TEXT: ALEXANDRA WACH
Vor Normalität simulierenden Wänden sollte man sich in Acht nehmen in dieser im besten Sinne interaktiven Ausstellung. Kaum sind die Bewohner aus dem Haus, entwickeln die sonst stummen Zeugen ein Eigenleben. In dem Video »Zuckerdose« von Susanne Kutter rücken sie in die Mitte des Wohnzimmers, magisch angezogen von dem Kaffeetisch, über dem gerade noch ein Paar mit den Fingerspitzen zusammenstieß. Anlass für die unfreiwillige Annäherung war der gleichzeitige Griff nach der Zuckerdose. Der Eifersuchtsanfall des Betons endet in einer Katastrophe. Ähnlich einer Schrottpresse drückt es die gesamte Einrichtung buchstäblich an die Wand.

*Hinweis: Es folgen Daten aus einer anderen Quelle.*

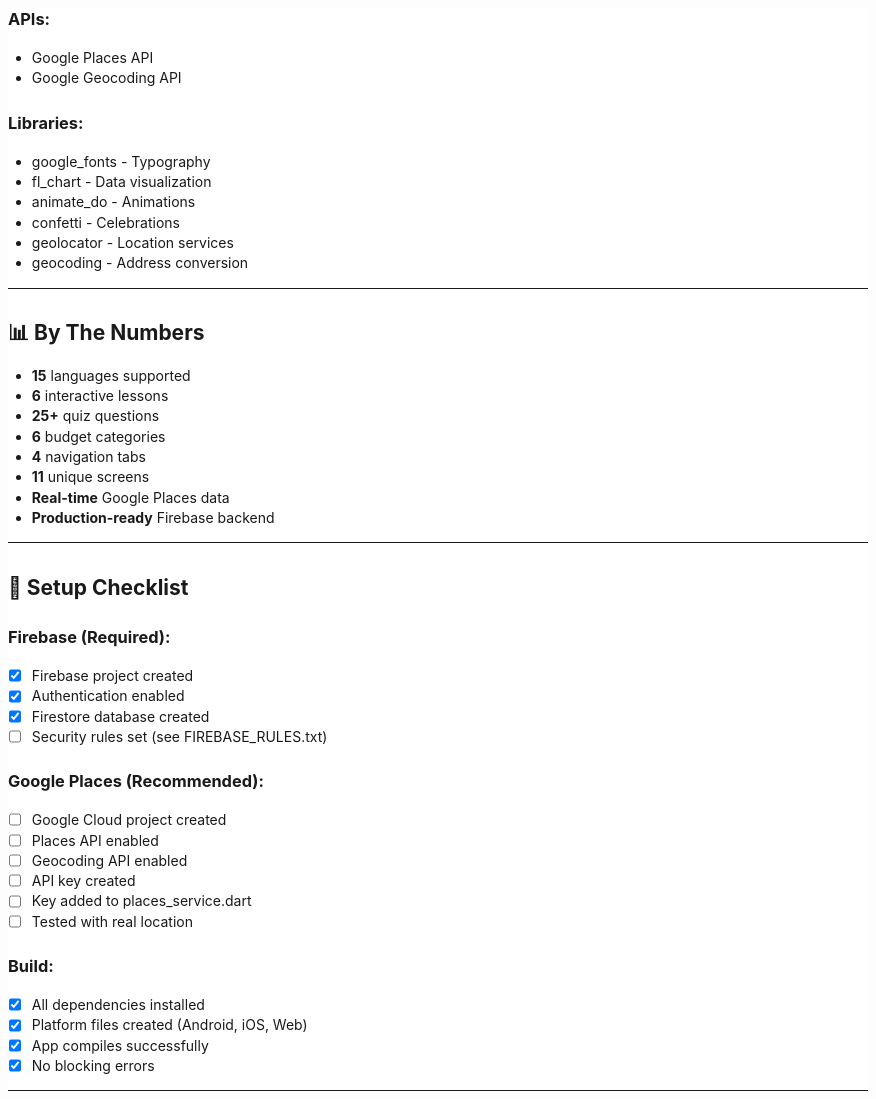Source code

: ### APIs:
- Google Places API
- Google Geocoding API

### Libraries:
- google_fonts - Typography
- fl_chart - Data visualization
- animate_do - Animations
- confetti - Celebrations
- geolocator - Location services
- geocoding - Address conversion

---

## 📊 By The Numbers

- **15** languages supported
- **6** interactive lessons
- **25+** quiz questions
- **6** budget categories
- **4** navigation tabs
- **11** unique screens
- **Real-time** Google Places data
- **Production-ready** Firebase backend

---

## 🎯 Setup Checklist

### Firebase (Required):
- [x] Firebase project created
- [x] Authentication enabled
- [x] Firestore database created
- [ ] Security rules set (see FIREBASE_RULES.txt)

### Google Places (Recommended):
- [ ] Google Cloud project created
- [ ] Places API enabled
- [ ] Geocoding API enabled
- [ ] API key created
- [ ] Key added to places_service.dart
- [ ] Tested with real location

### Build:
- [x] All dependencies installed
- [x] Platform files created (Android, iOS, Web)
- [x] App compiles successfully
- [x] No blocking errors

---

Ähnliches hat der klaustrophobisch enge Gang vor, der hinter einer Tür lauert. Der Stuhl am Ende des Schlauchs vibriert. Das laute Brummen strapaziert nicht nur die Ohren. Auch das Vertrauen in die Statik der verspiegelten Architektur schwindet, zumal der monochrom graue Anstrich keine Orientierung bietet. Kein gutes Omen für die Besucher des Labyrinths, die im Flüsterton nach dem Ausgang flehen. Spätestens seit ihrem Beitrag zur 54. Biennale di Venezia gelten Martine Feipel & Jean Bechameil als Spezialisten für raumgreifende Irritationen. Der luxemburgische Pavillon verwandelte sich unter ihrer Hand in einen Hürdenlauf aus wild gewordenen Schubladen, wackligen Schränken und elastischen Säulen. In der Gruppenschau »HEIMsuchung« gehört das Duo mit seinem erodierenden Parcours zu den sanfteren Manifestationen einer Verunsicherung, die keinen Halt vor der häuslichen Intimität macht.

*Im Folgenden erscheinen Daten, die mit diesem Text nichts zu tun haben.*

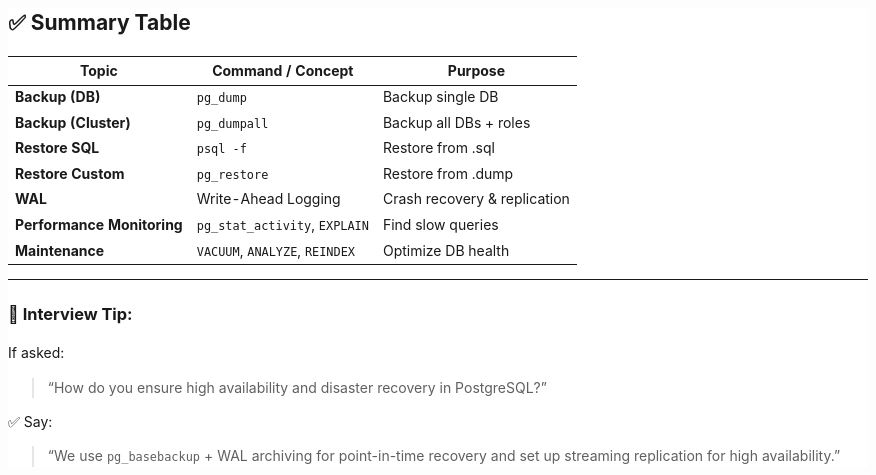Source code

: ## ✅ **Summary Table**

| Topic                      | Command / Concept              | Purpose                      |
| -------------------------- | ------------------------------ | ---------------------------- |
| **Backup (DB)**            | `pg_dump`                      | Backup single DB             |
| **Backup (Cluster)**       | `pg_dumpall`                   | Backup all DBs + roles       |
| **Restore SQL**            | `psql -f`                      | Restore from .sql            |
| **Restore Custom**         | `pg_restore`                   | Restore from .dump           |
| **WAL**                    | Write-Ahead Logging            | Crash recovery & replication |
| **Performance Monitoring** | `pg_stat_activity`, `EXPLAIN`  | Find slow queries            |
| **Maintenance**            | `VACUUM`, `ANALYZE`, `REINDEX` | Optimize DB health           |

---

### 🧠 **Interview Tip:**

If asked:

> “How do you ensure high availability and disaster recovery in PostgreSQL?”

✅ Say:

> “We use `pg_basebackup` + WAL archiving for point-in-time recovery and set up streaming replication for high availability.”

Sicher fühlt sich keiner der rund 20 Künstler in seinen vier Wänden. Mal verwandeln Eisschollen die Toilette in eine Rutschbahn, mal kehrt sich das Innere einer sozialistisch angehauchten Bar nach außen. Die Polin Monika Sosnowska zerlegt mit Vorliebe historisch aufgeladene Räume in ihre Einzelteile, um von dem Transformationsprozess ihres Landes nach der Wende zu erzählen. Der Umbruch wird so zwar abstrakt, aber auch umso doppelbödiger spürbar, denn die Resultate der Turbomodernisierung haben stets auf absurde Weise ihre Funktionalität eingebüßt und lassen die Menschen vor der eigenen Tür fremdeln.
ATOMBOMBENPARANOIA
Wenn das Verschwinden des Privaten je kunsttauglich war, dann in dieser auf physische Erfahrung setzenden stringenten Auswahl. Sie überzeugt durch das Angebot, beim Begehen der bühnenhaften Situationen selbst zu überprüfen, wie abgrundsicher man sich auf dem Terrain aus politischem Wandel, veränderter Arbeitswelt, diffuser Terrorgefahr oder allgegenwärtigem Informationsstrudel bewegt. Manch ein Test verrät zeitlose Qualitäten. Stephan Mörsch greift auf den US-Aufklärungsfilm »The House in the Middle« von 1954 zurück, um die damalige Atombombenparanoia ins Hier und Jetzt zu transportieren. Die Botschaft des Streifens fällt kurios aus: Während ein verwahrlostes Holzhaus in Flammen aufgeht, trotzt sein gepflegter und mit einem blühenden Garten gesegneter Nachbar dem Strahlenpilz. Selbst die Modellhütten, die in Reih und Glied gegenüber dem Monitor hängen, verweisen auf die biedere Logik. Weh dem, der dem radioaktiven Wirbelsturm nicht mit einem frisch geschnittenen Rasen begegnet. Kein Wunder, dass John Bock aus Protest alle Register des Horrors zieht. In der Multimedia-Installation »Zweierlei-Eigen« finden Displays mit Wandkreuzen und Fischgräten ebenso ihren Platz wie ein Film über eine aus allen Hautporen halluzinierende Frau, die vergeblich Schutz in ihrem Bett sucht. Eine untote Doppelgängerin hat sich des Schlafzimmers bemächtigt, um sie mit diabolischen Auftritten in den Selbstmord zu treiben.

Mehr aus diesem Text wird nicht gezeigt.